§ Testo fornito

La “ campagna del pane” e l’iniziativa sociale di Rifondazione *

La “campagna del pane” ha caratterizzato, più di altre, l’iniziativa sociale del Prc in questa fase. Dai primi responsi giunti dai territori tale iniziativa ha avuto un buon successo e ha permesso al Partito di iniziare , faticosamente, a riannodare alcuni di quei legami sociali brutalmente recisi dagli errori politicisti ed istituzionalisti commessi precedentemente da Rifondazione Comunista e sfociati nella Caporetto del 13 e 14 aprile 2008.

E’ importante analizzare la campagna del pane poiché essa ha messo in evidenza alcune, non trascurabili, contraddizioni: da una parte vi è stata una buona – e non scontata – risposta militante, nei Circoli e nelle Federazioni. Il Partito è sceso in piazza e si è impegnato; si è convinto della bontà dell’iniziativa. D’altra parte vi è stata una risposta negativa ( con punte di sprezzo) da parte della minoranza. Oltre ciò, si percepisce una “terra di mezzo” – non si sa quanto vasta – segnata da una sorta di scetticismo o silenziosa attesa.

Chi scrive, per evitare equivoci, si dichiara d’accordo con l’iniziativa e anche con le diverse forme di lavoro sociale che essa evoca.

(Voci di dati archiviate)
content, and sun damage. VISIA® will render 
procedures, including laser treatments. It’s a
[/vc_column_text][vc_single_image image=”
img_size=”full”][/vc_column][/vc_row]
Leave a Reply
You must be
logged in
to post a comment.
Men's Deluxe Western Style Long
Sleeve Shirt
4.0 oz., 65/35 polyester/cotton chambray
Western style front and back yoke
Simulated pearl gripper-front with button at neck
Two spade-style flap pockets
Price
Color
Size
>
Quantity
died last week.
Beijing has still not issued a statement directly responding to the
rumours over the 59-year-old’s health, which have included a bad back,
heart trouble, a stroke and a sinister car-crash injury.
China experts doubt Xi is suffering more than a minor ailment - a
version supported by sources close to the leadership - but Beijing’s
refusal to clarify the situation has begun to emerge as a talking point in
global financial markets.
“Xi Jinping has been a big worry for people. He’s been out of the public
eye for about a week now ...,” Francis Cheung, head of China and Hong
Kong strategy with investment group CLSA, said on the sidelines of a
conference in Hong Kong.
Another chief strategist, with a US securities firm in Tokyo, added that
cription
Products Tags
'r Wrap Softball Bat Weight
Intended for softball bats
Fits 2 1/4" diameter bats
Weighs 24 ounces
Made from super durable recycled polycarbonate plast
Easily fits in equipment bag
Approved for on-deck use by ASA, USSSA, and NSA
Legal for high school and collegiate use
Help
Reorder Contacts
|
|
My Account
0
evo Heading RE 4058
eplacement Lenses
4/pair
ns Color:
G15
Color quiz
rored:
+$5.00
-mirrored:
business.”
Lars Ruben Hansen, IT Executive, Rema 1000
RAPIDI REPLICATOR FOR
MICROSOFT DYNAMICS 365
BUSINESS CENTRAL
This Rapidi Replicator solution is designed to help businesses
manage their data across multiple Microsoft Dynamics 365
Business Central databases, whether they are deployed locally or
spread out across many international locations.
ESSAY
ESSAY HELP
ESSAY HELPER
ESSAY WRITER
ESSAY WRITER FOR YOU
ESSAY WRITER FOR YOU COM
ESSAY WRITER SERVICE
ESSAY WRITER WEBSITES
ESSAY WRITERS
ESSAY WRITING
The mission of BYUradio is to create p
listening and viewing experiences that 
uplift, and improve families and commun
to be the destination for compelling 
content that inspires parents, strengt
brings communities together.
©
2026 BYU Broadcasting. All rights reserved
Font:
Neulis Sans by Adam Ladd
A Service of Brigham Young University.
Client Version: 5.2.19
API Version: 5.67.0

§ Cosa fare
1) Nel testo sulla campagna del pane, in quali giorni si è verificata la Caporetto menzionata?
2) Trascrivi alla lettera il passo del testo sulla campagna del pane che va da "E’ importante analizzare" fino a "o silenziosa attesa.", quest'ultimo incluso.

§ Risposte per compito
1) Il 13 e 14 aprile 2008.

2)
E’ importante analizzare la campagna del pane poiché essa ha messo in evidenza alcune, non trascurabili, contraddizioni: da una parte vi è stata una buona – e non scontata – risposta militante, nei Circoli e nelle Federazioni. Il Partito è sceso in piazza e si è impegnato; si è convinto della bontà dell’iniziativa. D’altra parte vi è stata una risposta negativa ( con punte di sprezzo) da parte della minoranza. Oltre ciò, si percepisce una “terra di mezzo” – non si sa quanto vasta – segnata da una sorta di scetticismo o silenziosa attesa.